I have weaknesses that I need to correct in order to become better at the things I consider to be my strengths. I’m working on those, but for the foreseeable future, I will no longer become average at a lot of things in detriment of being great at a few things.

This post is not a rant against PMs by any means. I think their job is extremely important for the success of a project. I had great experiences working with them and I learned to respect and admire a few that I got the chance to meet outside of strictly work environments. This post is about my personal realization that I would have made a bad PM considering the things I enjoy are not aligned with what they do day-to-day in order to succeed in their jobs.

Having a purpose

I don’t know how to operate without the thing that I’m doing having a reason to be done. This way of thinking served me well over the years to help my career remain on track towards an always improving goal.

I think giving people a purpose and meaning it helps them be more productive and achieve more. It gives them a sense of belonging and that the effort they are doing is for a bigger cause. The effect is often that they get significantly better at everything.

The purpose has to be sincere. Smart people know when you are faking it and you have to really want them to succeed even if that means they may leave you someday to go pursue greater opportunities.

One of the hardest jobs I have as the CEO of Toky is to keep people motivated and wanting to continue fighting for our cause. I can’t fake enthusiasm so the only way I can convey it to the team is by finding a way of never running out of it. This, of course, hasn’t been an easy task as I felt let down, doubted myself, and got tired on numerous occasions over the years but the practice of remembering what’s our purpose helped me continue fighting.

The awesome team that made Toky successful that Oscar (my co-founder) and I were able to assemble stayed with us because we all genuinely believe in the cause. We all have the same purpose and it’s 100% sincere.

We oftentimes talk about the future and what’s next and how the things we do and learn today by solving the hard problems of building Toky will make us better professionals.

We want Toky to be the platform our team uses to succeed in life and although that means we may have to say goodbye to one of us eventually, we realize this is part of the natural cycle of life and that is my job to make Toky continuously motivating and challenging to keep our team happy so that we can compete for their talent.

Compounding effort

A tiny improvement you do today that you are able to sustain continuously over a long period of time will have an effect so big in size that it will be hard to recognize it started so small.

Writing is one of those things I’m trying to compound.

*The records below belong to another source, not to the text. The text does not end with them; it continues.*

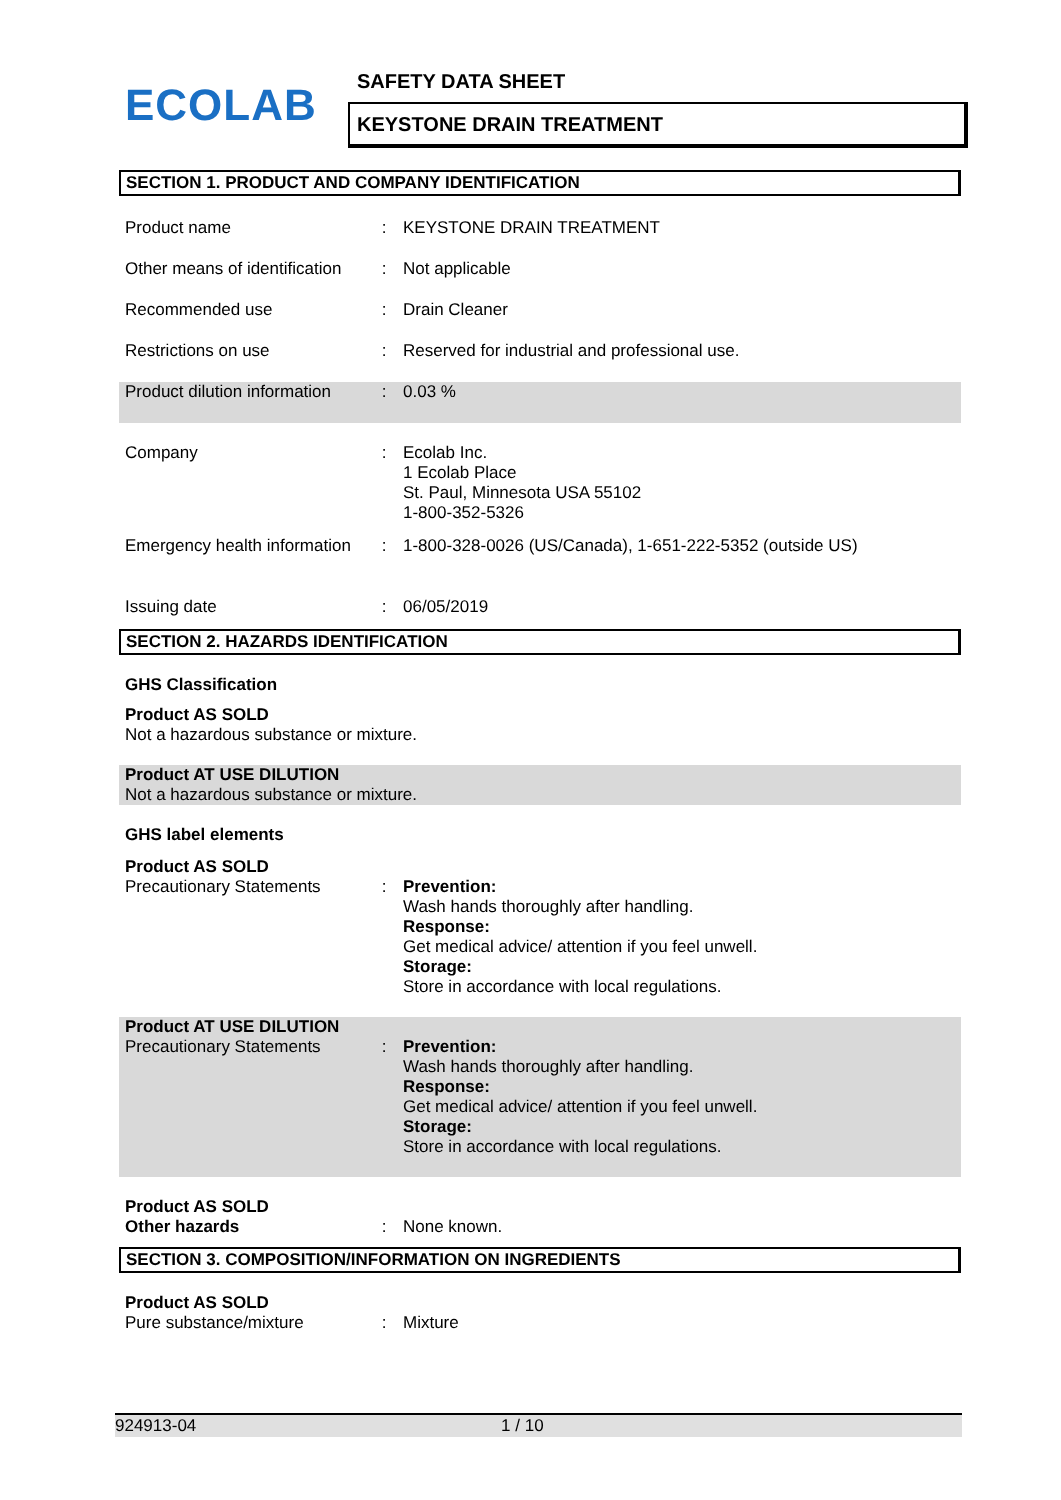ECOLAB SAFETY DATA SHEET
KEYSTONE DRAIN TREATMENT
SECTION 1. PRODUCT AND COMPANY IDENTIFICATION
| Product name | : | KEYSTONE DRAIN TREATMENT |
| Other means of identification | : | Not applicable |
| Recommended use | : | Drain Cleaner |
| Restrictions on use | : | Reserved for industrial and professional use. |
| Product dilution information | : | 0.03 % |
| Company | : | Ecolab Inc. 1 Ecolab Place St. Paul, Minnesota USA 55102 1-800-352-5326 |
| Emergency health information | : | 1-800-328-0026 (US/Canada), 1-651-222-5352 (outside US) |
| Issuing date | : | 06/05/2019 |
SECTION 2. HAZARDS IDENTIFICATION
GHS Classification
Product AS SOLD
Not a hazardous substance or mixture.
Product AT USE DILUTION
Not a hazardous substance or mixture.
GHS label elements
Product AS SOLD
| Precautionary Statements | : | Prevention: Wash hands thoroughly after handling. Response: Get medical advice/ attention if you feel unwell. Storage: Store in accordance with local regulations. |
Product AT USE DILUTION
| Precautionary Statements | : | Prevention: Wash hands thoroughly after handling. Response: Get medical advice/ attention if you feel unwell. Storage: Store in accordance with local regulations. |
Product AS SOLD
| Other hazards | : | None known. |
SECTION 3. COMPOSITION/INFORMATION ON INGREDIENTS
Product AS SOLD
| Pure substance/mixture | : | Mixture |
924913-04 1 / 10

Each post you read here in five minutes took me, on average, two hours to write. It really is hard for me but the potential benefits of being able to share ideas in an easy to digest way are very well worth it even if I need to do this for ten years until I am able to see results.

I know the effect is real and that it works.

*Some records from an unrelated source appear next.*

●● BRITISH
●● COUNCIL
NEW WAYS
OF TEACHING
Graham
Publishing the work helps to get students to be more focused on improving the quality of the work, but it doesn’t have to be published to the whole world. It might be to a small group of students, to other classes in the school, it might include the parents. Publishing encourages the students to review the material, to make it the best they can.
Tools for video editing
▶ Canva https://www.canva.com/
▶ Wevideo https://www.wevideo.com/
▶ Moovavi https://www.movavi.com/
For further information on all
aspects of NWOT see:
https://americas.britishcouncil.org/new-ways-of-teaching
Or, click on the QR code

Twenty years ago it was my interest in science and computers, ten years ago it was telephony, and ten years from now I’m still not sure but I’m working on it. I’m probably not going to become a writer but writing is a tool I will need for sure so here I am trying to make it work.

If you are unsure about that thing you did ten years ago that put you where you are today, be that in a good place or otherwise, I recommend you give a read to a book called Outliers, by Malcolm Gladwell. It’s a great book that helped me find an explanation about why some things happen the way they do.

The idea of making these tiny efforts today is to put yourself in the position to be lucky in the future. We can’t predict it but we have a fair level of control over how prepared we are going to arrive at it. That’s the single biggest reason to do the effort today.

We may fail at the end, but it won’t be for lack of trying.